La pellicola Warner Bros. che risponde al nome di Black Mass: L’ultimo Gangster, di prossima uscita nelle sale, è ispirata da un quasi omonimo libro del 2001 (Black Mass: The True Story of an Unholy Alliance Between the FBI and the Irish Mob, di Dick Lehr e Gerard O’Neill), a sua volta tratto dalla vera storia di James “Whitey” Bulger, noto criminale americano di origini irlandesi, assorto negli anni ’80 a Boss criminale della città di Boston. Il film segue l’ascesa al potere di Bulger, nonché la sua strumentale alleanza con l’FBI, in un intreccio che finisce per coinvolgere famiglia, amici e nemici del suddetto “Ultimo Gangster”.
Piccola premessa. Capita, andando al cinema, di sentire che un film è “tratto da una storia vera“. Tale affermazione cattura subito la nostra attenzione, mette i nostri sensi in allarme. Già, ma perché?

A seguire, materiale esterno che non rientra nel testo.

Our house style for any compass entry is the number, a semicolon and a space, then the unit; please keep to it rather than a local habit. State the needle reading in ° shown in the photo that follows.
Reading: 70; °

Presto detto: molto spesso i film tratti da storie vere sono raccontati come fossero effettivamente storie vere. E questo è, nel mondo del cinema, sbagliato. Le storie vere (Esempio: Cosa mi è successo oggi), da sole, non bastano ad appassionarci fino in fondo, sono semplici susseguirsi di fatti, magari pure interessanti ma privi di una direzione, un senso, un messaggio. Cose che un film, come qualsiasi storia propriamente narrata (Esempio: Cosa ho imparato oggi, come e perché), deve avere.

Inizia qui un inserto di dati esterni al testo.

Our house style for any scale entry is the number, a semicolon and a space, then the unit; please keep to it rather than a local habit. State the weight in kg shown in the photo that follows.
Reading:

Black Mass è, per l’appunto, un film che soffre di “storiaverismo”. Gli eventi cui assistiamo, che vanno a comporre sul grande schermo l’intricato arazzo della vita di Bulger, sono senza dubbio interessanti e raccontati con grande abilità… ma purtroppo mancano di una direzione unificante. Lo stesso Whitey (un Johnny Depp in grande spolvero, ma di questo parliamo dopo) è un personaggio che, nella sua brutalità con poche ma sufficienti sfaccettature a renderlo intrigante, non dimostra di essere cambiato alla fine del film, non ha imparato niente. E lo stesso vale per tutti i numerosi personaggi della storia. Alcuni, tra l’altro, scompaiono dopo un terzo del film, o appaiono soltanto nel terzo finale. Questo succede nella realtà, continuamente. Nei film è da considerarsi invece una licenza pesante, se non proprio un errore, ai fini della narrazione.

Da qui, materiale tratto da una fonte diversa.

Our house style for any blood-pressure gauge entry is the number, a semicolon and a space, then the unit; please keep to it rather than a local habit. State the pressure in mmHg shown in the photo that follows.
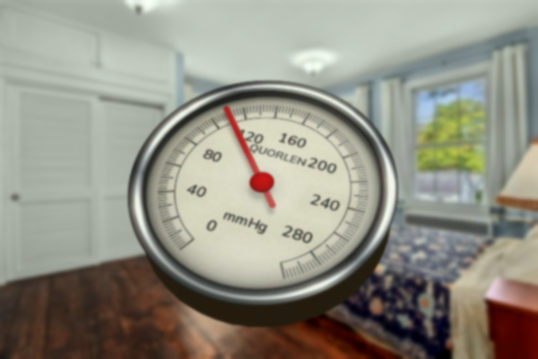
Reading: 110; mmHg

Rassegnati a questo proposito, si riesce comunque a godere di una pellicola evidentemente curata nella sua realizzazione. Il Cast è nutrito e costellato di volti noti, oltre al grande Johnny Depp protagonista: Benedict Cumberbatch è Billy, fratello di Whitey e politico di successo; Joel Edgerton è John Connolly, l’agente FBI che convince Whitey, suo amico di infanzia, a stipulare l’anomala alleanza coi federali; Dakota Johnson, Miss 50 sfumature di grigio; Kevin Bacon; Corey Stoll. E questi sono solo alcuni della folta schiera di personaggi che conoscerete, spizzicando di ognuno un po’ ma, ahimè, di nessuno abbastanza. La nota positiva è che tutti recitano la propria parte, ridotta o meno, con grande maestria.
Brilla poi in particolare la prova di Depp, reinventato criminale vagamente sovrappeso, dagli occhi di ghiaccio, i denti gialli e ben oltre la stempiatura. Johnny ci dimostra in Black Mass, dopo molto (troppo?) tempo, che è assolutamente capace di fare parti diverse dal pirata stramboide/cappellaio matto. Non che Whitey Bulger ci stia poi tanto con la testa, eh, ma la sua follia è fredda, la sua bestialità calcolata, le sue violenze inevitabili.
Last but not least, regia e fotografia restituiscono perfettamente la cruda atmosfera della storia, a metà tra la sempreverde realtà criminale e gli anni ’70-’80 americani. Il film, quindi, è un prodotto estremamente rifinito e lascia indovinare, se non altro dal cast di alto profilo, quanto sia costato a mamma Warner. Non può che aumentare, in considerazione di ciò, il senso di occasione persa.
Si voleva chiaramente riprodurre la storia di Bulger quanto più fedelmente alla realtà, per colpire il pubblico proprio con la sua spontanea crudezza. Obiettivo sacrosanto, da raggiungere però donando al film ciò che invece alle storie vere manca e che nemmeno tanti e tali attori possono sostituire: una prospettiva che dia al pubblico la possibilità di interpretare, oltre che osservare.